# [Exercise instructions]
Reproduce the material below line for line and word for word, leaving the pictures out of your answer.
start
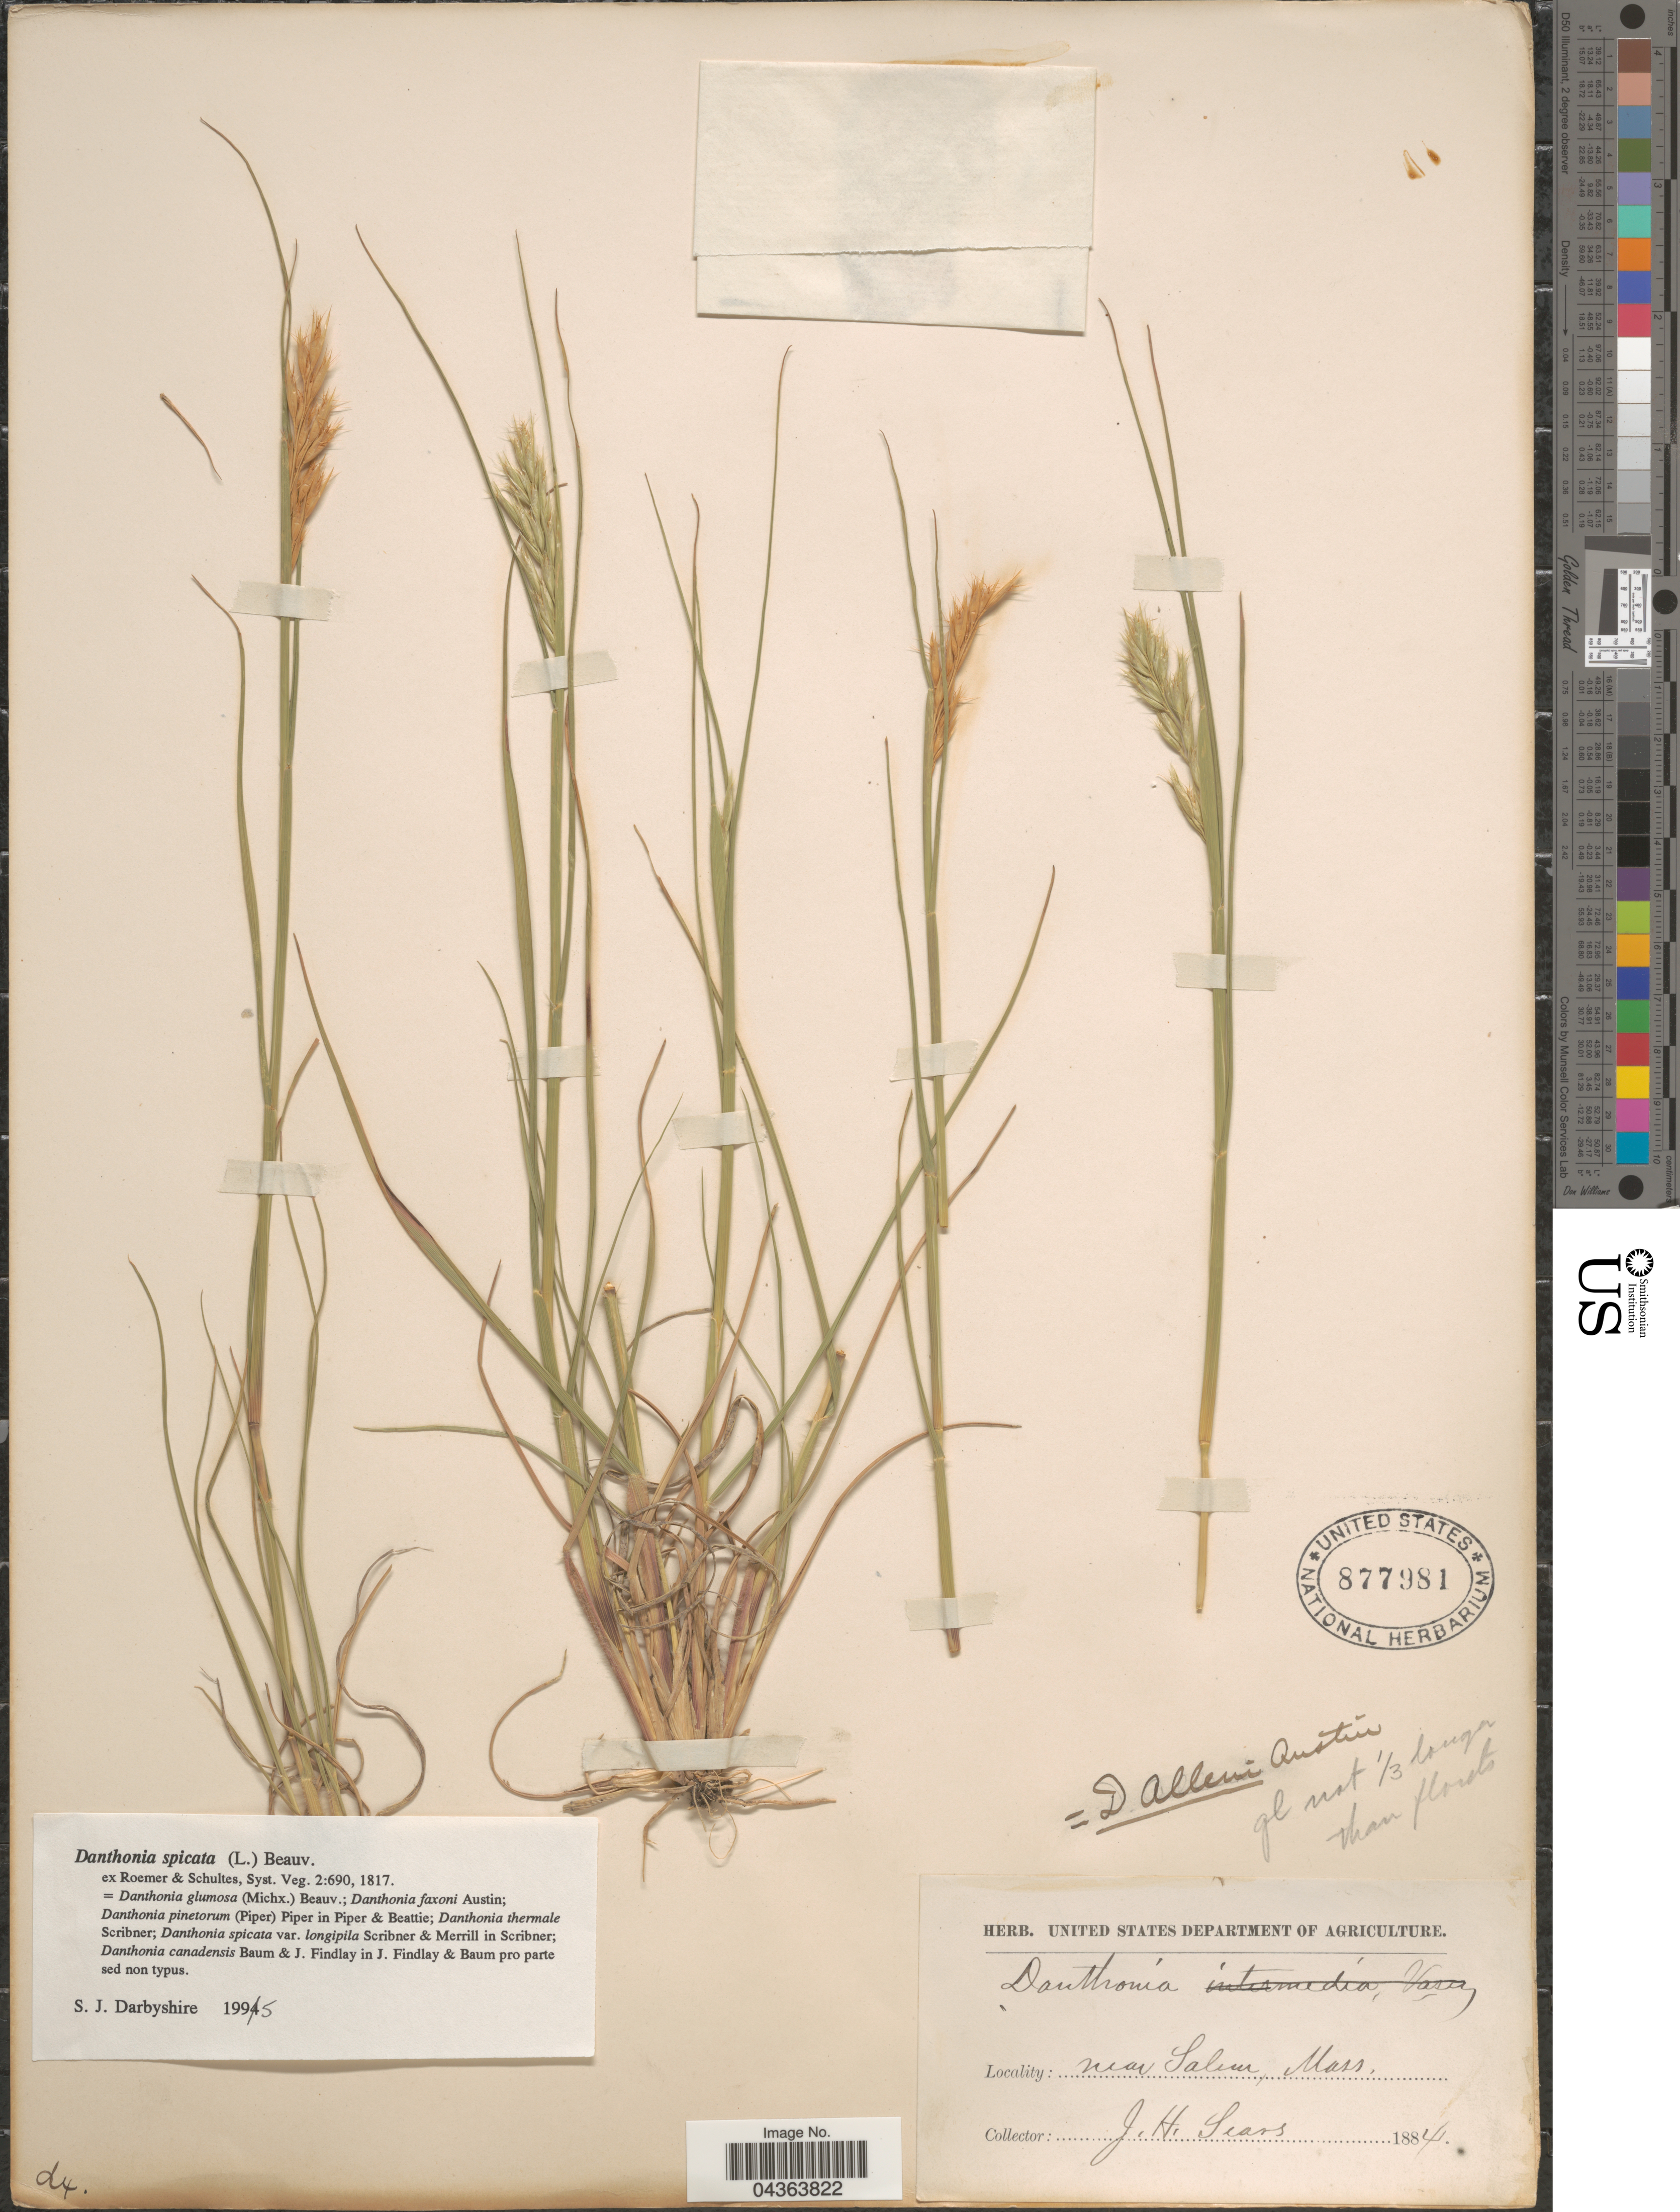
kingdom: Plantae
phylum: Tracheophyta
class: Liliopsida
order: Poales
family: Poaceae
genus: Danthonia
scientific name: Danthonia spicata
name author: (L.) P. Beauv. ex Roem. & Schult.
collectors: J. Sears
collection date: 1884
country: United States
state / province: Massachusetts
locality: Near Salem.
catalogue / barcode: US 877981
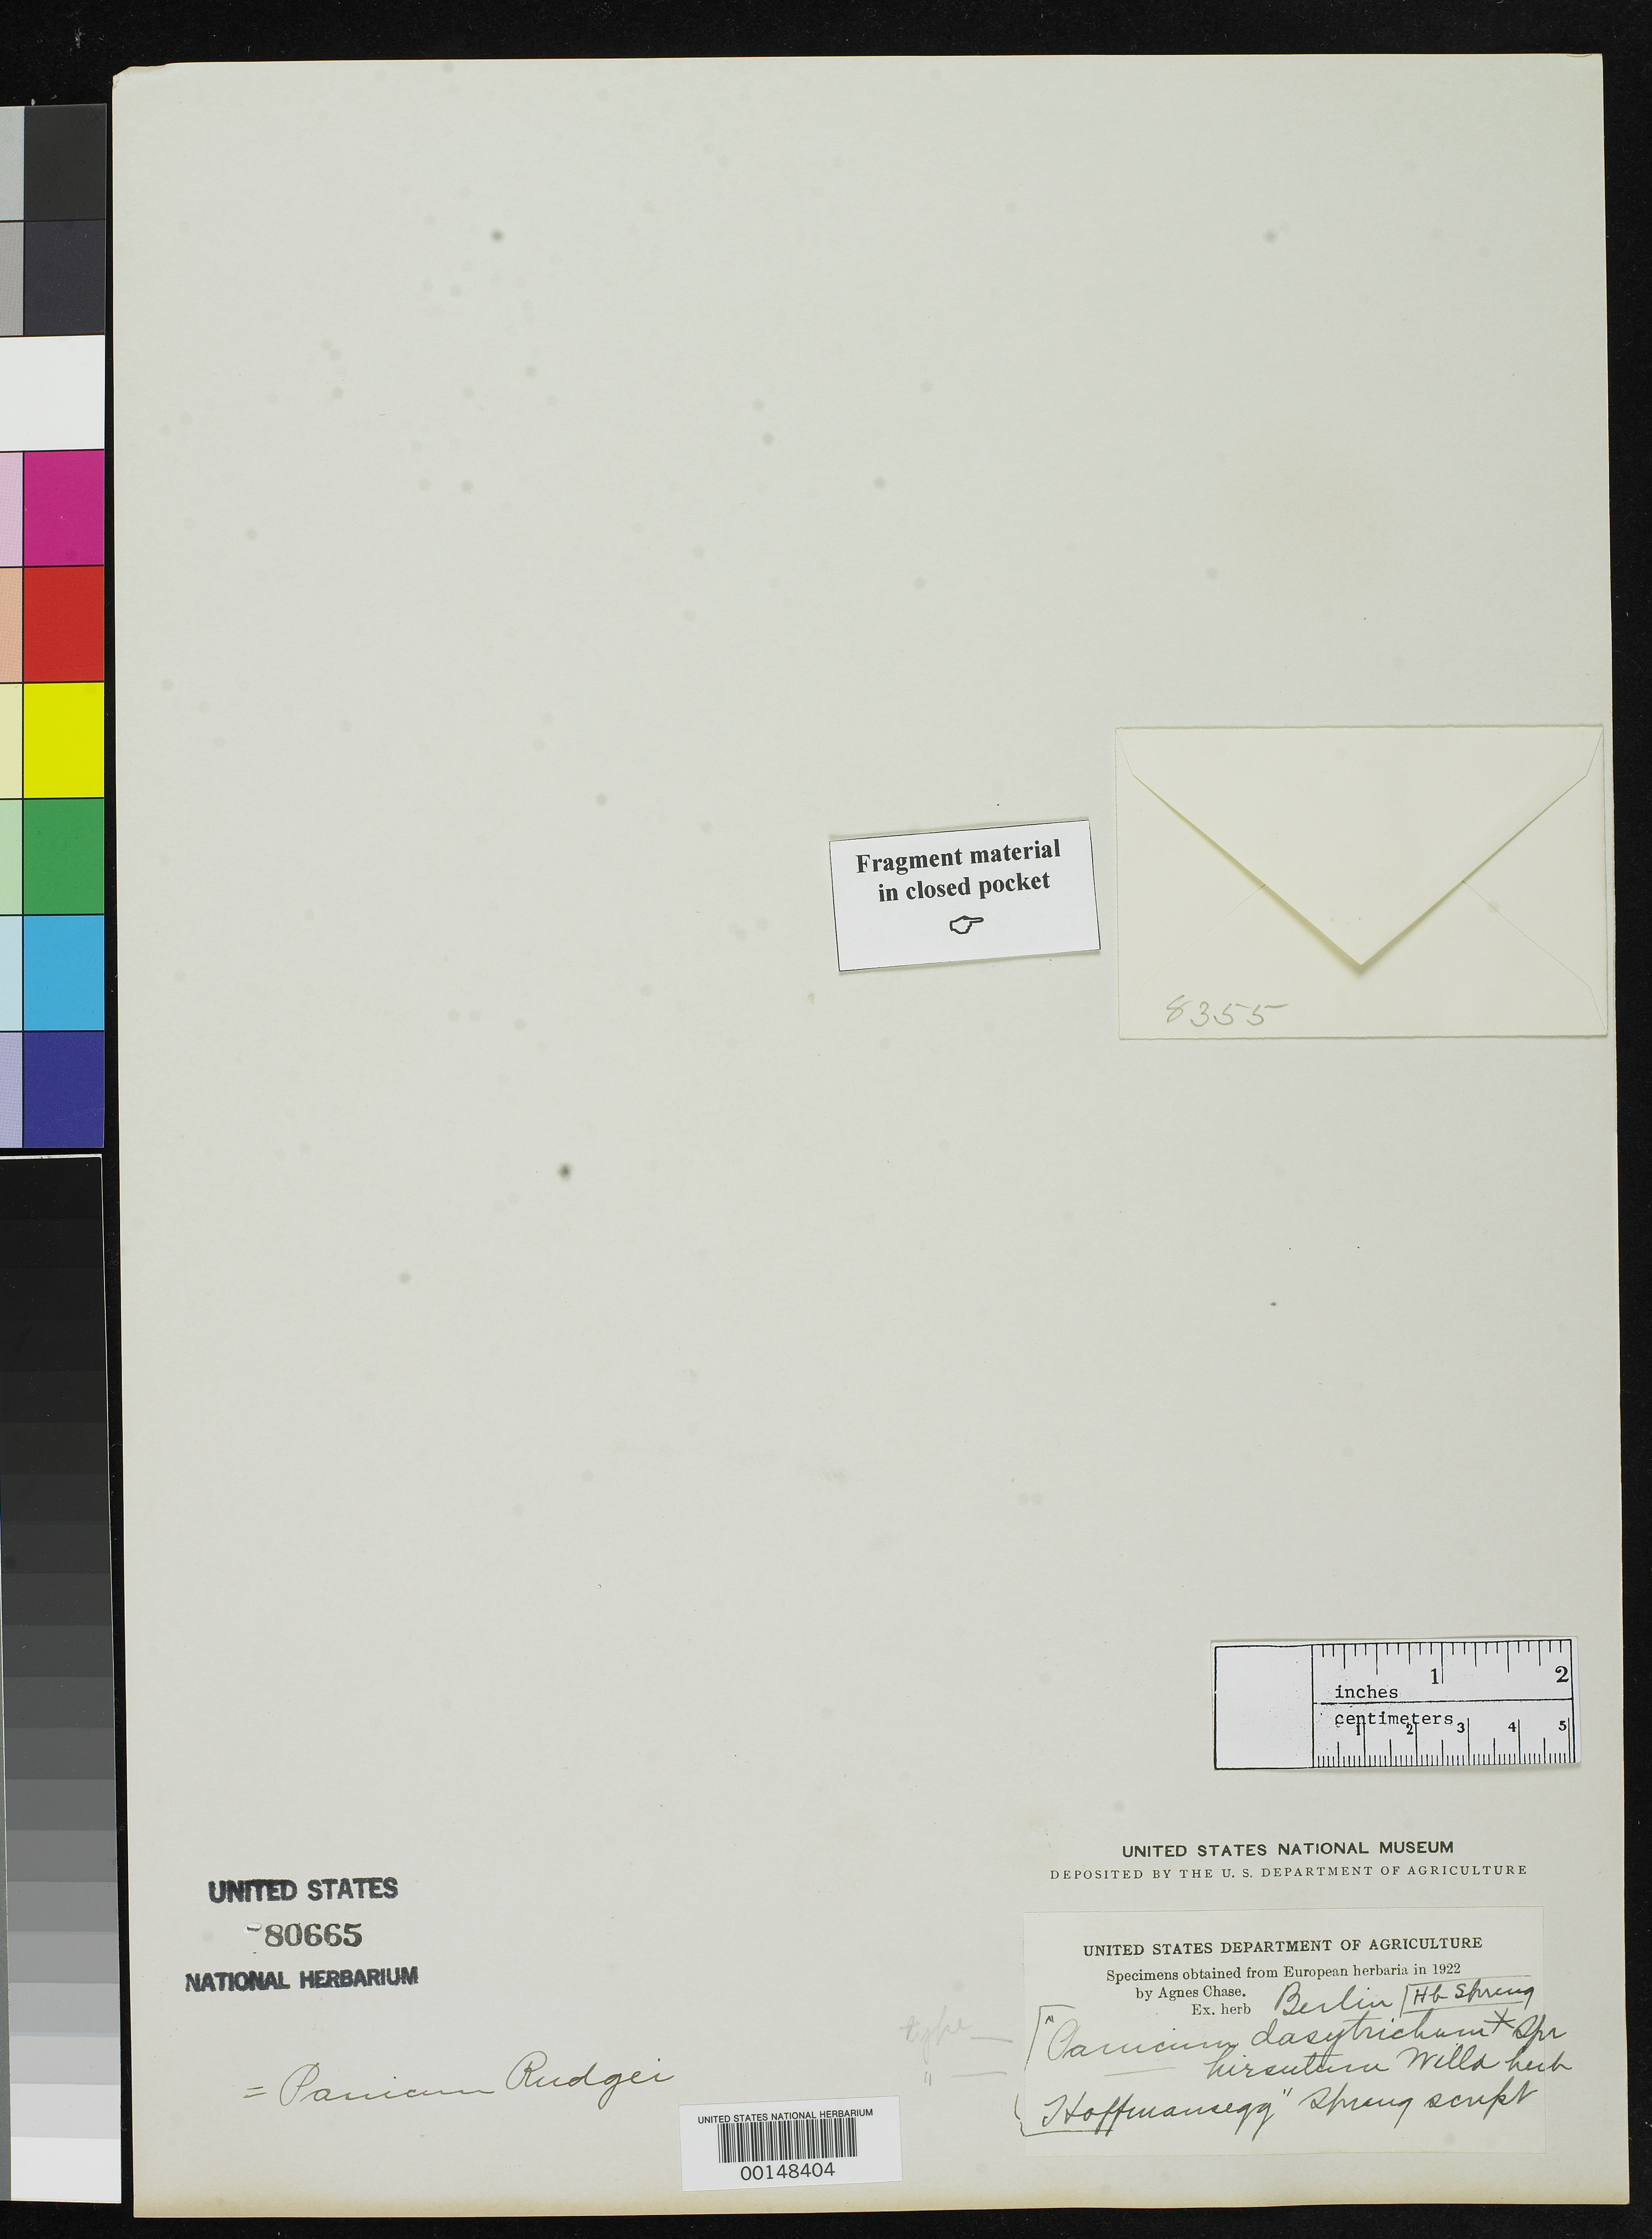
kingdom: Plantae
end
# [Completed exercise]
kingdom: Plantae
phylum: Tracheophyta
class: Liliopsida
order: Poales
family: Poaceae
genus: Danthonia
scientific name: Danthonia spicata
name author: (L.) P. Beauv. ex Roem. & Schult.
collectors: J. Sears
collection date: 1884
country: United States
state / province: Massachusetts
locality: Near Salem.
catalogue / barcode: US 877981
kingdom: Plantae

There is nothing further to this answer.